** Opening Material for this exercise block **

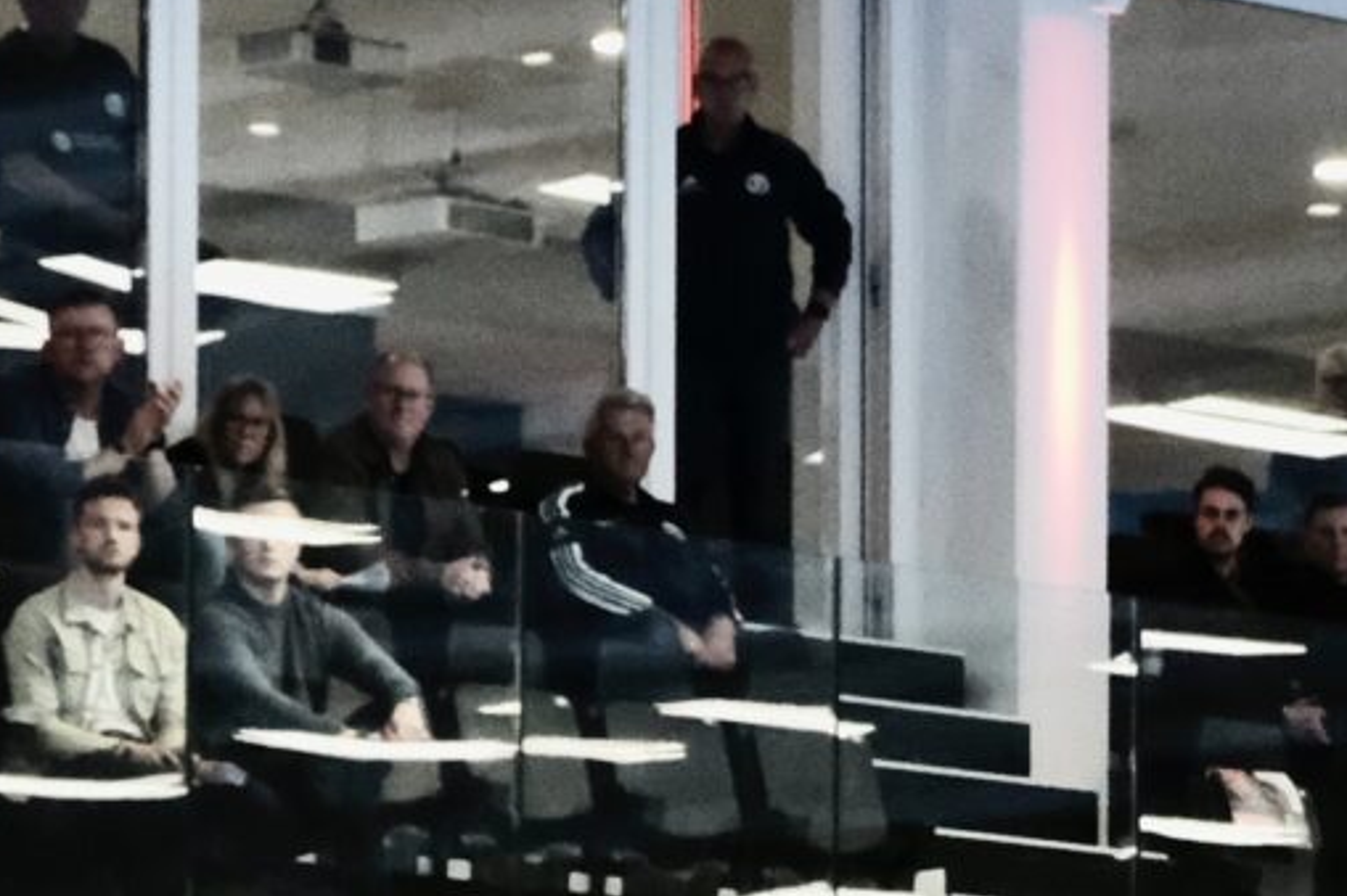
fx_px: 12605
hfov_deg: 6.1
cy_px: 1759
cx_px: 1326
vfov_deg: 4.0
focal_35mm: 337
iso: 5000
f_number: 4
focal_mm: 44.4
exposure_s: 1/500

** Closing Material for this exercise block **
** Opening Material for this exercise block **

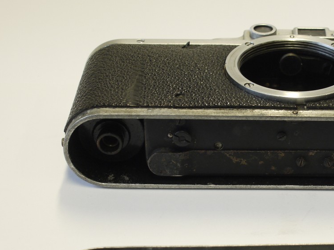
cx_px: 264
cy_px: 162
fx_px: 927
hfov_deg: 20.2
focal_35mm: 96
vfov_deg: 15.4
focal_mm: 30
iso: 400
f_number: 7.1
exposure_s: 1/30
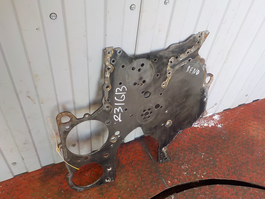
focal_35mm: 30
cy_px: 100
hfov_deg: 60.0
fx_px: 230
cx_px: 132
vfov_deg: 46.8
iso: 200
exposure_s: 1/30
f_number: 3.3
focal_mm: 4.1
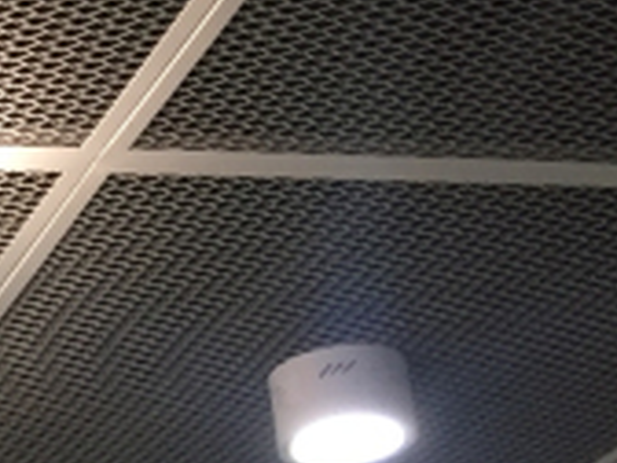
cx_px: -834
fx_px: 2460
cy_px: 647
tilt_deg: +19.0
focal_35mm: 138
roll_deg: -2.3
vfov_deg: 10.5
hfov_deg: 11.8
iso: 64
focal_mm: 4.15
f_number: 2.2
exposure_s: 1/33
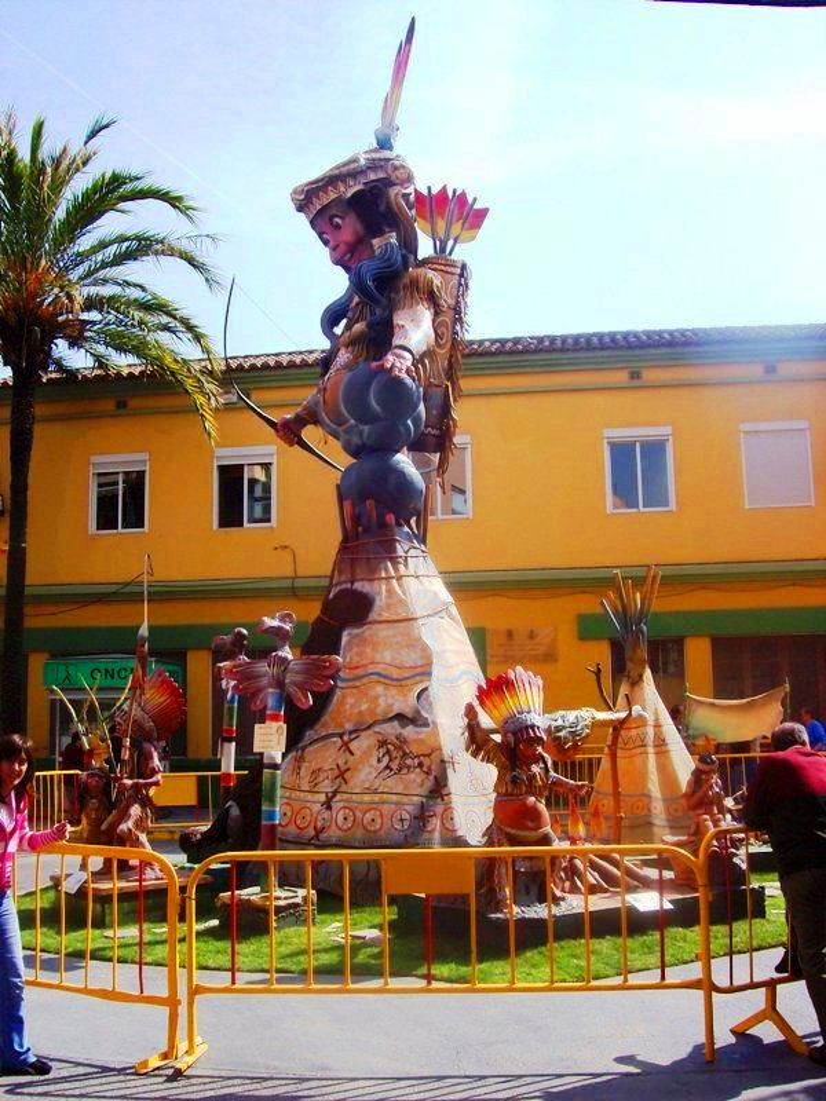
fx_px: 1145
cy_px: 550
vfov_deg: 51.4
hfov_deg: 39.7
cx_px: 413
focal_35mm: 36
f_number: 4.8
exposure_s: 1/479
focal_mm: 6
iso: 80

** Closing Material for this exercise block **

Go to the line in the material above that contains "fx_px: 12605" and copy exactly from there through the line that contains "exposure_s: 1/500", stopping after it.

Exercise answer –
fx_px: 12605
hfov_deg: 6.1
cy_px: 1759
cx_px: 1326
vfov_deg: 4.0
focal_35mm: 337
iso: 5000
f_number: 4
focal_mm: 44.4
exposure_s: 1/500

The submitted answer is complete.